### Provided passage:
I have an Excel-reader, where I put the results in sparks dataframes. I have problems with parsing the timestamps.
I have timestamps as strings like Wed Dec 08 10:49:59 CET 2021
. I was using spark-sql version 2.4.5
and everything worked fine until I recently updated to version 3.1.2
.
Please find some minimal code below.
import org.apache.spark.sql.SparkSession
import org.apache.spark.sql.functions.{col, to_timestamp}
val ts: String = "Wed Dec 08 20:49:59 CET 2021"
val oldfmt: String = "E MMM dd HH:mm:ss z yyyy"
val ttdf = Seq(ts)
.toDF("theTimestampColumn")
.withColumn("parsedTime", to_timestamp(col("theTimestampColumn"), fmt = oldfmt))
ttdf.show()
Running this code with spark version 2.4.5
works like expected and produces the following output:
+--------------------+-------------------+
| theTimestampColumn| parsedTime|
+--------------------+-------------------+
|Wed Dec 08 20:49:...|2021-12-08 20:49:59|
+--------------------+-------------------+
Now, executing the same code, just with spark version 3.1.2
, results in the following error:
Exception in thread "main" org.apache.spark.SparkUpgradeException:
You may get a different result due to the upgrading of Spark 3.0:
Fail to recognize 'E MMM dd HH:mm:ss z yyyy' pattern in the DateTimeFormatter.

(Source texts of formatted documents)
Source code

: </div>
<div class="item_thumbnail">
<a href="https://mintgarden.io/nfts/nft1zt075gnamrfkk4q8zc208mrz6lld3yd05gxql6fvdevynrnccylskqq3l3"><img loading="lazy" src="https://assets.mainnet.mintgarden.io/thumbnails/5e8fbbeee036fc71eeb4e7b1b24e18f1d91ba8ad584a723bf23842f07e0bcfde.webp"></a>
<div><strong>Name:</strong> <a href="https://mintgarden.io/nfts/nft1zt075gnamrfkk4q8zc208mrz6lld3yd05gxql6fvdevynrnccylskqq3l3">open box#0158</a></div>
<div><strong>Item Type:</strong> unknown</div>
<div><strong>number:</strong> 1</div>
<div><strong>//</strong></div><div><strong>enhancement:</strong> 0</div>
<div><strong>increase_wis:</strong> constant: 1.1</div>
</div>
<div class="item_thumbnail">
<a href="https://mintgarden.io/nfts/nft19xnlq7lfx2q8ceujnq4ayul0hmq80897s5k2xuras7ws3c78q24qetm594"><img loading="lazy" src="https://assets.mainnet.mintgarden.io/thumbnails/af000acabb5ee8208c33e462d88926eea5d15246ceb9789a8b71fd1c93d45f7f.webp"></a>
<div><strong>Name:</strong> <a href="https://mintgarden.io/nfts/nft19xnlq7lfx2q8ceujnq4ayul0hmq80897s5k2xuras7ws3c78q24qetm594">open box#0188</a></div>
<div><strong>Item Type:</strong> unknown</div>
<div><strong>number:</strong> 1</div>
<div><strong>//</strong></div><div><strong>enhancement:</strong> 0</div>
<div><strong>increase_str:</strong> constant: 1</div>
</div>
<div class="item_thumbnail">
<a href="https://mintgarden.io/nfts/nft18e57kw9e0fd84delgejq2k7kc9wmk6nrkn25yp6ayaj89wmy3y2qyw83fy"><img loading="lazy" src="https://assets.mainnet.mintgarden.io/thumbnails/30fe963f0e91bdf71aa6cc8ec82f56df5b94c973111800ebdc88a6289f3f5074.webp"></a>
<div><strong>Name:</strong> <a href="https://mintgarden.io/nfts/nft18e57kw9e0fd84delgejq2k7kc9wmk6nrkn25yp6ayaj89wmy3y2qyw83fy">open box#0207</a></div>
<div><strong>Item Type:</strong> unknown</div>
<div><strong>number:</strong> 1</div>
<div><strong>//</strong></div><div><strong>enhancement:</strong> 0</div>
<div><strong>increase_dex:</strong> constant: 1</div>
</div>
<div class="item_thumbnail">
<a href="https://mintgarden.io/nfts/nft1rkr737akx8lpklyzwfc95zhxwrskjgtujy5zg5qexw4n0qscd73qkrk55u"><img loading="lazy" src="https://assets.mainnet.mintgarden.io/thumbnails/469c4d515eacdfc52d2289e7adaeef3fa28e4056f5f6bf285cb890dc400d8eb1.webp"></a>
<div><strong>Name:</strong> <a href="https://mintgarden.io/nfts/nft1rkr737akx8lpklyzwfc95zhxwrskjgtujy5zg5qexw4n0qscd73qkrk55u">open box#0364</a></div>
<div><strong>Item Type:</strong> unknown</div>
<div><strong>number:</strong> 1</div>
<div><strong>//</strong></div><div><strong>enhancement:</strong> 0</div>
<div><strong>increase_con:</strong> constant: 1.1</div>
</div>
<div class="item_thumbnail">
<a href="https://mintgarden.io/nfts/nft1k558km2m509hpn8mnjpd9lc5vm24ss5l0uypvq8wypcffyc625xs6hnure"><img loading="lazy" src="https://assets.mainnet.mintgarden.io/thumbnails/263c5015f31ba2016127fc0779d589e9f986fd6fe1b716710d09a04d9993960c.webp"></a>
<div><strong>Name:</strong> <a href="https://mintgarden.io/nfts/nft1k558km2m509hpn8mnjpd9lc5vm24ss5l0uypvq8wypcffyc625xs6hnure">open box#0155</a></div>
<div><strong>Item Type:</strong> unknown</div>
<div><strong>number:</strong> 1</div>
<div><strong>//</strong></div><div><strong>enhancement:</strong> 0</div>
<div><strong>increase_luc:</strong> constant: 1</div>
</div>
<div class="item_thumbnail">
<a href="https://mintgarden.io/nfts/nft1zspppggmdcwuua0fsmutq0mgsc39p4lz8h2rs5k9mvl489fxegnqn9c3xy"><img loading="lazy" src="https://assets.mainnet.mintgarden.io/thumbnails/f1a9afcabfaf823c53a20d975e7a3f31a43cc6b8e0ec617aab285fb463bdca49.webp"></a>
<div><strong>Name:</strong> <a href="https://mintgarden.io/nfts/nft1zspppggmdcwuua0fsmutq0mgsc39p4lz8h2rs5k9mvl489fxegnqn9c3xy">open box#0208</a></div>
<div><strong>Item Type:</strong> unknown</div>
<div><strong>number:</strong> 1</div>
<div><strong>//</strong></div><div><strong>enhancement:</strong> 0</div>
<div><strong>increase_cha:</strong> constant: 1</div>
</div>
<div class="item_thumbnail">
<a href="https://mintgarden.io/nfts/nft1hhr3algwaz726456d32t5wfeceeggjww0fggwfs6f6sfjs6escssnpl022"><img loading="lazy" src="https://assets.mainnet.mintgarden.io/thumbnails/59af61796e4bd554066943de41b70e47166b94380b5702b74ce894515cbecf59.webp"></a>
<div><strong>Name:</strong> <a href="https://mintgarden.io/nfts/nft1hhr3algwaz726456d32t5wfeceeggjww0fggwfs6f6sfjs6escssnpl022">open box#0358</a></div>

### Action item:
Summarize the forum post on Spark timestamp parsing in two sentences. The listing is not required for the work here.

### Result for this exercise:
A user who loads Excel results into Spark dataframes parses timestamp strings such as "Wed Dec 08 10:49:59 CET 2021" with the pattern "E MMM dd HH:mm:ss z yyyy", which worked as expected in spark-sql version 2.4.5. After an update to version 3.1.2, the same code throws a SparkUpgradeException stating that the pattern cannot be recognized in the DateTimeFormatter.